(Beginning of Extracted entries)

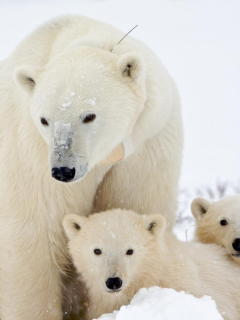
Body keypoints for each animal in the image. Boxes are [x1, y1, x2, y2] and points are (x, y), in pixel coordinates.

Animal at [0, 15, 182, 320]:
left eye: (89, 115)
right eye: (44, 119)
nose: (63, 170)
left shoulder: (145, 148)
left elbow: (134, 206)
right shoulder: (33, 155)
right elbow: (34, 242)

(End of Extracted entries)
(Beginning of Extracted entries)

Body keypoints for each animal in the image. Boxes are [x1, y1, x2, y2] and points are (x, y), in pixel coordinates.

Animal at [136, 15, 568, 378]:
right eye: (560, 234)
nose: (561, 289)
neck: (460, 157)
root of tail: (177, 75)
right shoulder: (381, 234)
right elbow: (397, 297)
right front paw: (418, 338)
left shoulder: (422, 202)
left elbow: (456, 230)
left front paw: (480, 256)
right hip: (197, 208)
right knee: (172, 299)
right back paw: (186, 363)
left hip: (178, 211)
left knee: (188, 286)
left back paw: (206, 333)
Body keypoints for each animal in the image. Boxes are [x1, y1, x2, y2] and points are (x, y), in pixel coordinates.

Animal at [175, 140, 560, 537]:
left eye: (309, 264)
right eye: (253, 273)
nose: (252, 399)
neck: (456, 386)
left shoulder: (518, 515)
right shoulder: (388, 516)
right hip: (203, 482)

(End of Extracted entries)
(Beginning of Extracted entries)

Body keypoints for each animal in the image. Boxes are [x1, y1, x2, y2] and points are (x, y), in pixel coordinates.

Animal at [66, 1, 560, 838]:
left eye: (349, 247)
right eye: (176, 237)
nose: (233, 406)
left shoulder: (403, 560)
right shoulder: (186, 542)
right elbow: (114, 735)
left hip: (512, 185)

(End of Extracted entries)

How to complete this task
Reproduce word for word the material above, beginning with the line that contains "nose: (63, 170)" and ending with the line that contains "right elbow: (34, 242)".

Result below
nose: (63, 170)
left shoulder: (145, 148)
left elbow: (134, 206)
right shoulder: (33, 155)
right elbow: (34, 242)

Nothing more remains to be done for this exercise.